"Bienvenue, Mesdemoiselles japonaises!"
"Sur le bateau nous étions presque toutes vierges. Nous avions de longs cheveux noirs, de larges pieds plats et nous n'étions pas très grandes. Certaines d'entre nous n'avaient mangé toute leur vie durant que du gruau de riz et leurs jambes étaient arquées, et certaines n'avaient que quatorze ans et c'étaient encore des petites filles."
L'originalité de ce roman réside dans ce parti-pris stylistique d'une narration non linéaire utilisant le "nous" comme personnage principal. Nous avons toutes été séduites par le style de Julie Otsuka :
" Par un matin calme et dépourvu de vent où la mer était plate comme du verre et le ciel d'un bleu comme du verre et le ciel d'un bleu éclatant, les flancs lisses et noirs d'une baleine ont crevé la surface avant de s'y enfoncer à nouveau et, l'espace d'un instant, nous avons oublié de respirer; C'était comme regarder dans l'oeil du Bouddha."
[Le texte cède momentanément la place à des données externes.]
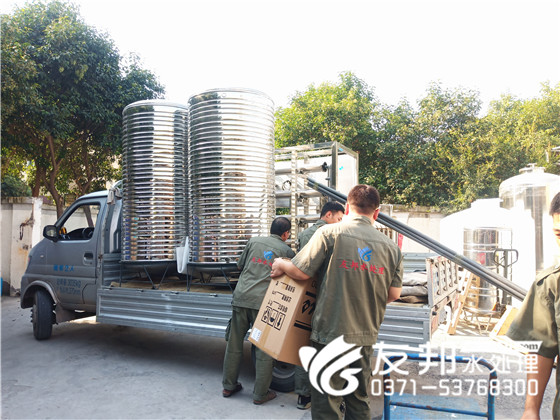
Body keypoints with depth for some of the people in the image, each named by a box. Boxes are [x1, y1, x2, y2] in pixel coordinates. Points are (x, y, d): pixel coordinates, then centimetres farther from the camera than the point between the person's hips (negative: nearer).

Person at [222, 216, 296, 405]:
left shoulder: (253, 241, 11)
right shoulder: (286, 251, 3)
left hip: (241, 297, 4)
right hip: (264, 302, -3)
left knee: (234, 343, 15)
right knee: (264, 349, 8)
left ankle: (228, 386, 28)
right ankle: (260, 393, 15)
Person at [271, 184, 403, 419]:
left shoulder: (330, 233, -10)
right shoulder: (391, 247, 4)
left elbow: (301, 272, -11)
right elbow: (394, 294, 6)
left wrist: (281, 265, 10)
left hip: (331, 332, -5)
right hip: (366, 336, 5)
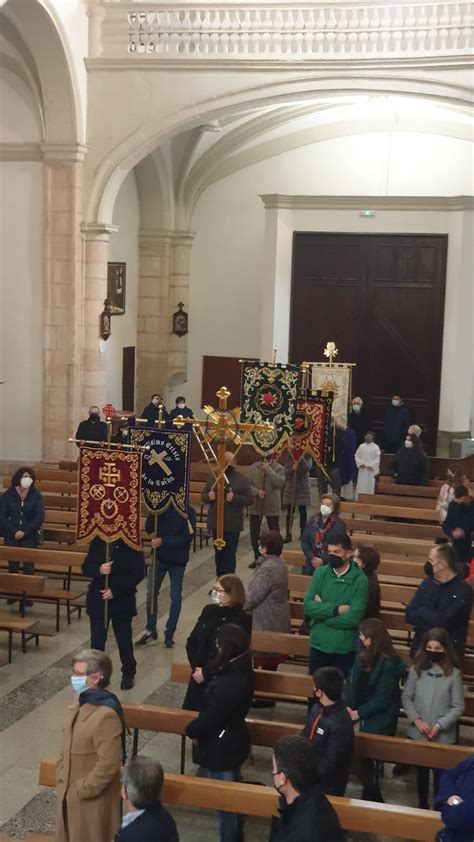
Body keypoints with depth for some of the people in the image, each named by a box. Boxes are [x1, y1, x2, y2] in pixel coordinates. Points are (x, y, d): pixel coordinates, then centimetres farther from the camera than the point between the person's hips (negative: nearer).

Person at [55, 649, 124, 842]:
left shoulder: (106, 714, -28)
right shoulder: (81, 702, 1)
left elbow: (108, 765, -26)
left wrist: (82, 790, -17)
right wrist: (62, 779, 10)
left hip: (92, 798, -8)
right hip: (69, 792, 8)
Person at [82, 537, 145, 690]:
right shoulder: (97, 542, -2)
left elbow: (138, 573, -13)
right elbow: (86, 567, -1)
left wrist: (115, 590, -19)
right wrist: (99, 570, -24)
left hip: (122, 601, -2)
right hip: (98, 600, 2)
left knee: (124, 639, 12)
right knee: (97, 640, 7)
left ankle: (128, 673, 30)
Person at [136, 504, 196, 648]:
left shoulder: (188, 512, -13)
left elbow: (187, 537, -19)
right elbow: (148, 529, -3)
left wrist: (162, 541, -24)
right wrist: (154, 512, -20)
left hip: (177, 560, -3)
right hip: (159, 556, 3)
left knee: (175, 597, 7)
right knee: (151, 593, 7)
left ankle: (169, 635, 19)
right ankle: (151, 631, 23)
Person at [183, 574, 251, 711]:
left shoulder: (243, 620, -13)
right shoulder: (209, 611, 4)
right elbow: (192, 642, 8)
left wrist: (206, 673, -15)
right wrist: (196, 667, -7)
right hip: (199, 676, 5)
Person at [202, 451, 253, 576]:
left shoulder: (242, 479, -3)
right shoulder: (213, 477, 6)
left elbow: (249, 499, -6)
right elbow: (203, 496, 9)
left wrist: (234, 498, -23)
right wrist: (208, 496, -15)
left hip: (233, 524, -3)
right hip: (216, 522, 3)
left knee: (230, 554, -2)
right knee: (219, 553, 13)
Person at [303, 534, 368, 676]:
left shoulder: (360, 580, -12)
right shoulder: (320, 573, -2)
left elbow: (353, 618, -18)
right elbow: (308, 606, -9)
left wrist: (322, 610, -10)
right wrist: (336, 609, -19)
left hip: (345, 648, -3)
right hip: (318, 644, 3)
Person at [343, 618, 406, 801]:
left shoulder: (389, 664, -18)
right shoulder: (363, 656, 4)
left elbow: (381, 700, -17)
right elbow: (351, 681, 3)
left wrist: (359, 713, -12)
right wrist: (348, 706, -8)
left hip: (379, 720, -6)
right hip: (364, 714, 6)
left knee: (362, 755, -3)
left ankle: (372, 797, 16)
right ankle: (371, 795, 20)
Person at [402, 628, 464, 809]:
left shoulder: (454, 673, -11)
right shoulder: (416, 669, -5)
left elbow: (458, 707, -8)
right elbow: (406, 698, 2)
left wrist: (439, 726, -15)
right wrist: (416, 720, -11)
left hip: (443, 736, -2)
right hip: (417, 733, 3)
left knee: (440, 772, 7)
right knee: (421, 770, 18)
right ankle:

Ce beau livre raconte le destin méconnu de femmes japonaises exilées aux États Unis dans l'entre deux-guerres pour y épouser un japonais qu'elles n'ont jamais rencontré.
Une chorale féminine est la grande force de ce roman témoignage. Pour certaines, elle est devenue litanie et a un peu lassé : si l'on n'entre pas dans ce destin collectif, il est difficile de repérer des personnages auxquels s'identifier et pour lesquels éprouver de l'empathie. Pour d'autres, elle a porté leur lecture et elles se sont senties investies de toutes ces vies.
Remarquablement écrit, "Certaines n'avaient jamais vu la mer" révèle un pan de l'histoire américaine inconnu et le sort réservé à la communauté japonaise au moment de Pearl Harbour et de l'entrée dans la guerre contre le Japon.
La densité du livre en fait sa puissance poétique et politique. D'une intensité dramatique qui ne faiblit jamais, la fin inoubliable participe au devoir de mémoire.